China A-shares in a broad emerging market fund may be the right idea at a terrible time.
Plans to bring to market the KraneShares FTSE Emerging Markets + All China ETF are interesting in one sense but ill-fated in another. Here’s why.
Just like adding a superstar to a team doesn’t make it an automatic contender, adding China A-shares to a broad emerging market fund, in my opinion, is no game changer for investing in the developing world.
In other words, the design of KraneShares’ new fund is interesting and potentially useful for passive investors. But the timing could hardly be worse.
What I mean is that this KraneShares fund is likely to come to market at a time when investors are pulling record amounts of money from broad emerging market funds like the iShares MSCI Emerging Markets ETF (EEM | B-100) and the Vanguard FTSE Emerging Markets ETF (VWO | C-89).

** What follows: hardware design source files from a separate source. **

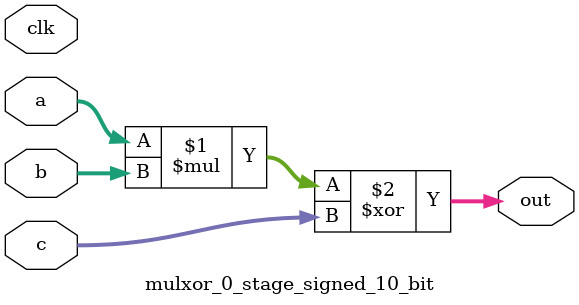
<source format=sv>
(* use_dsp = "yes" *) module mulxor_0_stage_signed_10_bit(
	input signed [9:0] a,
	input signed [9:0] b,
	input signed [9:0] c,
	output [9:0] out,
	input clk);

	assign out = (a * b) ^ c;
endmodule

</source>
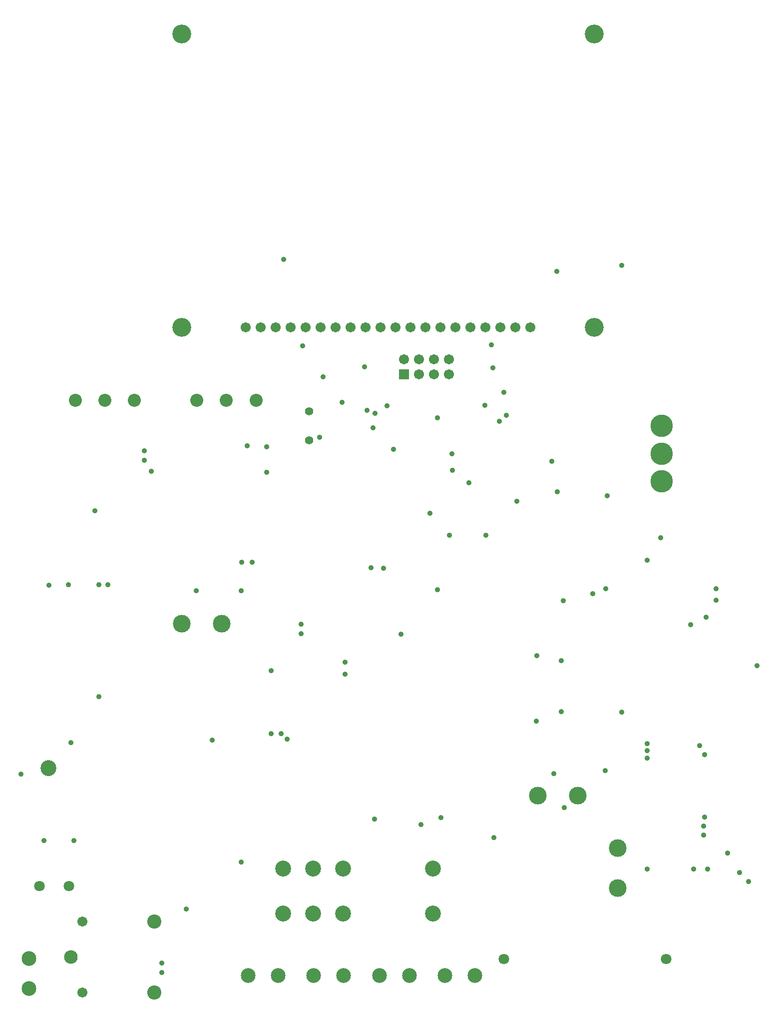
<source format=gbs>
G04 Layer_Color=16711935*
%FSLAX43Y43*%
%MOMM*%
G71*
G01*
G75*
%ADD109C,2.503*%
%ADD110C,2.703*%
%ADD111C,1.703*%
%ADD112R,1.703X1.703*%
%ADD113C,1.403*%
%ADD114C,3.003*%
%ADD115C,2.403*%
%ADD116C,2.303*%
%ADD117C,1.803*%
%ADD118C,3.203*%
%ADD119C,2.203*%
%ADD120C,3.803*%
%ADD121C,0.903*%
D109*
X30200Y72200D02*
D03*
Y77280D02*
D03*
X72500Y74400D02*
D03*
X67420D02*
D03*
X83600D02*
D03*
X78520D02*
D03*
X94700D02*
D03*
X89620D02*
D03*
X105800D02*
D03*
X100720D02*
D03*
D110*
X33500Y109500D02*
D03*
X98740Y84900D02*
D03*
Y92500D02*
D03*
X83500Y84900D02*
D03*
Y92500D02*
D03*
X78420Y84900D02*
D03*
Y92500D02*
D03*
X73340Y84900D02*
D03*
Y92500D02*
D03*
D111*
X101420Y178740D02*
D03*
Y176200D02*
D03*
X98880Y178740D02*
D03*
Y176200D02*
D03*
X96340Y178740D02*
D03*
Y176200D02*
D03*
X93800Y178740D02*
D03*
X39300Y83500D02*
D03*
Y71500D02*
D03*
X66970Y184200D02*
D03*
X69510D02*
D03*
X72050D02*
D03*
X74590D02*
D03*
X77130D02*
D03*
X79670D02*
D03*
X82210D02*
D03*
X84750D02*
D03*
X87290D02*
D03*
X89830D02*
D03*
X94910D02*
D03*
X97450D02*
D03*
X99990D02*
D03*
X102530D02*
D03*
X105070D02*
D03*
X107610D02*
D03*
X110150D02*
D03*
X112690D02*
D03*
X115230D02*
D03*
X92370D02*
D03*
D112*
X93800Y176200D02*
D03*
D113*
X77700Y169940D02*
D03*
Y165060D02*
D03*
D114*
X130000Y96000D02*
D03*
Y89200D02*
D03*
X62900Y134000D02*
D03*
X56100D02*
D03*
X123300Y104900D02*
D03*
X116500D02*
D03*
D115*
X51500Y71500D02*
D03*
Y83500D02*
D03*
D116*
X37300Y77500D02*
D03*
D117*
X110750Y77200D02*
D03*
X138250D02*
D03*
X37000Y89500D02*
D03*
X32000D02*
D03*
D118*
X126100Y184200D02*
D03*
X56100D02*
D03*
Y233900D02*
D03*
X126100D02*
D03*
D119*
X48100Y171800D02*
D03*
X43100D02*
D03*
X38100D02*
D03*
X68700D02*
D03*
X63700D02*
D03*
X58700D02*
D03*
D120*
X137500Y158100D02*
D03*
Y162800D02*
D03*
Y167500D02*
D03*
D121*
X130683Y118999D02*
D03*
X73406Y195732D02*
D03*
X88544Y167183D02*
D03*
X88189Y143434D02*
D03*
X99441Y139751D02*
D03*
X99466Y168834D02*
D03*
X148700Y95100D02*
D03*
X118900Y161496D02*
D03*
X70485Y159639D02*
D03*
X127889Y109093D02*
D03*
X66243Y93624D02*
D03*
X52730Y76505D02*
D03*
X52705Y74930D02*
D03*
X102000Y160000D02*
D03*
X108600Y181200D02*
D03*
X76600Y181100D02*
D03*
X108900Y177300D02*
D03*
X104800Y157900D02*
D03*
X119800Y156300D02*
D03*
X49800Y161700D02*
D03*
Y163300D02*
D03*
X67200Y164100D02*
D03*
X70500Y164000D02*
D03*
X37800Y97200D02*
D03*
X71300Y115400D02*
D03*
Y126000D02*
D03*
X116200Y117500D02*
D03*
X116300Y128600D02*
D03*
X146700Y138000D02*
D03*
Y139900D02*
D03*
X90300Y143400D02*
D03*
X68100Y144400D02*
D03*
X66300D02*
D03*
X32800Y97200D02*
D03*
X107700Y149000D02*
D03*
X101500D02*
D03*
X87500Y170100D02*
D03*
X93300Y132200D02*
D03*
X120800Y137900D02*
D03*
X83300Y171500D02*
D03*
X145000Y135100D02*
D03*
X33600Y140500D02*
D03*
X36900Y140600D02*
D03*
X42100D02*
D03*
X43600D02*
D03*
X58600Y139600D02*
D03*
X66200D02*
D03*
X76400Y133900D02*
D03*
Y132300D02*
D03*
X152200Y90300D02*
D03*
X150700Y91800D02*
D03*
X41400Y153100D02*
D03*
X51000Y159800D02*
D03*
X80100Y175800D02*
D03*
X79500Y165600D02*
D03*
X87100Y177500D02*
D03*
X92000Y163500D02*
D03*
X98200Y152700D02*
D03*
X101900Y162800D02*
D03*
X128000Y139900D02*
D03*
X119200Y108600D02*
D03*
X135077Y111201D02*
D03*
X142900Y92400D02*
D03*
X145300D02*
D03*
X74000Y114400D02*
D03*
X73000Y115400D02*
D03*
X61300Y114300D02*
D03*
X37300Y113800D02*
D03*
X42100Y121600D02*
D03*
X28900Y108500D02*
D03*
X56900Y85600D02*
D03*
X144600Y98200D02*
D03*
X144800Y101200D02*
D03*
X144600Y99700D02*
D03*
X130700Y194700D02*
D03*
X119700Y193700D02*
D03*
X88800Y100900D02*
D03*
X83800Y127500D02*
D03*
Y125400D02*
D03*
X120500Y127700D02*
D03*
Y119100D02*
D03*
X125800Y139100D02*
D03*
X88900Y169600D02*
D03*
X90900Y170900D02*
D03*
X110000Y168300D02*
D03*
X111200Y169300D02*
D03*
X110700Y173200D02*
D03*
X107500Y171000D02*
D03*
X135000Y92400D02*
D03*
X142392Y133858D02*
D03*
X96672Y99949D02*
D03*
X100070Y101168D02*
D03*
X109042Y97765D02*
D03*
X121006Y102794D02*
D03*
X135052Y113690D02*
D03*
X135065Y112471D02*
D03*
X144805Y111836D02*
D03*
X143963Y113288D02*
D03*
X128270Y155677D02*
D03*
X112928Y154737D02*
D03*
X135001Y144780D02*
D03*
X137363Y148539D02*
D03*
X153620Y126848D02*
D03*
M02*

</source>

According to the preliminary filing detailing the KraneShares FTSE Emerging Markets + All China ETF, the fund will track a new FTSE index that includes both traditional emerging markets investing exposures as well as the China A-share market—arguably the holy grail of China equity investing.
(For a full appreciation of the complexity of China’s equity market, refer to ETF.com’s “The Complete Guide To Chinese Share Classes.”)
The Good News
So, first, let’s start with the positives.
Using ETF.com’s ETF Analytics to see country exposure in the two largest broad emerging market funds, EEM and VWO, leads to a quick and clear conclusion: China is quite underrepresented.
To be clear, despite being the second-largest economy globally, China occupies less than 20 percent by weight in either EEM’s or VWO’s portfolio.
This phenomenon is largely due to strict capital control imposed by the Chinese government—the domestic Chinese equity (A-shares) market is still largely inaccessible to foreign investors.
Because many large Chinese companies are listed solely in the A-share market, indexes that exclude the A-share market don’t quite provide an accurate representation of the larger Chinese equity market.
Thanks to the recent expansion of the renminbi qualified foreign institutional investors (RQFII) program—U.S. investors finally have direct access to the Chinese A-share market via U.S. listed ETFs—the db X-trackers Harvest CSI 300 China A-Shares Fund (ASHR) and the Market Vectors China AMC A-Share ETF (PEK | F-46).
However, investors looking for broad-marketlike EM exposure are still left unsatisfied by existing broad emerging market ETFs. Here comes KraneShares FTSE Emerging Markets + All China ETF.
The fund will track the FTSE Emerging + China All Share Class Index, which expands the existing FTSE Emerging Index by adding China A-Shares.
By leveraging its existing relationship with Bosera Asset Management in Hong Kong, KraneShares will have access to RQFII quota, hence access to the highly restricted and coveted A-share market. As such, the fund can track a more inclusive emerging market index.
This is good news for passive investors looking for broad and representative emerging market exposures.
Rather than holding EEM or VWO and adding some long positions in ASHR, investors can get broader and more diversified emerging market exposures by holding only one fund. It’s quick and easy.